NIEDERMURACH, OBERVIECHTACH, LKR. SCHWANDORF. Die in der Nacht von Montag auf Dienstag bei Niedermurach entlaufenen 63 Jungrinder sind nach dreitägiger Suche vollständig wieder eingefangen worden. Unterstützt wurde die Suche unter anderem durch den gezielten Einsatz von Drohnen.

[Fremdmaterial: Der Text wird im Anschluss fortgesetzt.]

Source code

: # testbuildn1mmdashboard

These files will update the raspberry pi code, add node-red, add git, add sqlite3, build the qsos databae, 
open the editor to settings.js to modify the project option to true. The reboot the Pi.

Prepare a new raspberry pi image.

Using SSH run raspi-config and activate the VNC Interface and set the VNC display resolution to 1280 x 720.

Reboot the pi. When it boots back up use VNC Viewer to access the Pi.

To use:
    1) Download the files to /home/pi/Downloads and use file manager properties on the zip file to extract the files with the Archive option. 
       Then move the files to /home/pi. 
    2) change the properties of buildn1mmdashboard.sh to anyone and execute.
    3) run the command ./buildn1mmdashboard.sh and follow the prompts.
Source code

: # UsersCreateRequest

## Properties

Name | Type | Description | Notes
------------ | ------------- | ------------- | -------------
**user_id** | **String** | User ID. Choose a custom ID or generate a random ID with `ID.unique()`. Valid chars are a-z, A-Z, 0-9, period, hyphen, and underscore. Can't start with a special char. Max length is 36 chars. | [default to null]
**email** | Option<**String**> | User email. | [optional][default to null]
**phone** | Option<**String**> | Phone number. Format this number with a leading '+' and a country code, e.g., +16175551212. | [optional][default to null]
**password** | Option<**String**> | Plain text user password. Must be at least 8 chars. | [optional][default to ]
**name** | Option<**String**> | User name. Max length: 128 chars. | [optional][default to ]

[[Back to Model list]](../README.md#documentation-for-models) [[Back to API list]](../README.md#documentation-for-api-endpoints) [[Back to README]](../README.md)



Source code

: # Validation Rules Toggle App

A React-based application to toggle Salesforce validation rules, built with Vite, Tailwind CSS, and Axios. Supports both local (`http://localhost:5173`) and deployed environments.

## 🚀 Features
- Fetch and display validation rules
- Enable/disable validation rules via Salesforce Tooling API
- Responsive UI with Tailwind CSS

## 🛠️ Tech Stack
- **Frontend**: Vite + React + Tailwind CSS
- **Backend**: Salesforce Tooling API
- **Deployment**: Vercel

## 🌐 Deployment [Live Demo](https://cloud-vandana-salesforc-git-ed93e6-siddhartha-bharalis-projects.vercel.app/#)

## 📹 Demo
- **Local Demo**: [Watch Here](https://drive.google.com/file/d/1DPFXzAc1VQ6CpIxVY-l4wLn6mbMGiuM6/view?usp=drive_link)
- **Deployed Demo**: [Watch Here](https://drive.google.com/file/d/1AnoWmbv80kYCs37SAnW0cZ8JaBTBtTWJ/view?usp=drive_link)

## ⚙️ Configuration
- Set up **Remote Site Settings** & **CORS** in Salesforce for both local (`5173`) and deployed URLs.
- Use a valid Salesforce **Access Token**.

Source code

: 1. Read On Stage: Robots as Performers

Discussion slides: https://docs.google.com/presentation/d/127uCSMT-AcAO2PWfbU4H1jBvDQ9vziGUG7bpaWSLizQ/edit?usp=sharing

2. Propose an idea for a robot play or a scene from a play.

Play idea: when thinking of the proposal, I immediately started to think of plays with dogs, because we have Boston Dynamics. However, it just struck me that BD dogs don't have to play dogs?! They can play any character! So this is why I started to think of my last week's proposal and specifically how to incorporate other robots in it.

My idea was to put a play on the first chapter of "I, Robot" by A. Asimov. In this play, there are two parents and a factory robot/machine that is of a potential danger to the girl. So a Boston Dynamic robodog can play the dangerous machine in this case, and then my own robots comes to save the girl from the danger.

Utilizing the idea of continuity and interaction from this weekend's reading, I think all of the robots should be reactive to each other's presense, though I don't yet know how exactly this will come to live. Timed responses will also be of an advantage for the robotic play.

Bereits in den frühen Morgenstunden des 5. Mai alarmierte der Landwirt Familie, Freunde und lokale Unterstützer, um die Tiere zu finden. Der Einsatz wurde unter der Leitung der Polizeiinspektion Oberviechtach koordiniert. Es schlossen sich schnell auch die örtlichen Freiwilligen Feuerwehren und Jäger an. Unterstützt wurden die Einsatzkräfte unter anderem durch Drohnen der Verkehrspolizeiinspektion Amberg und der Grenzpolizeiinspektion Waidhaus, die insbesondere bei der Suche in unübersichtlichem Gelände wertvolle Dienste leisteten. Am Morgen des zweiten Tages fehlten noch fünf Tiere, am dritten Tag waren es noch zwei. Das letzte entlaufene Jungrind konnte schließlich mit Hilfe der Drohne der Verkehrspolizeiinspektion Amberg in einem Waldgebiet bei Brücklinghof aufgespürt und am 07.05.2026, um kurz nach 13:30 Uhr eingefangen werden.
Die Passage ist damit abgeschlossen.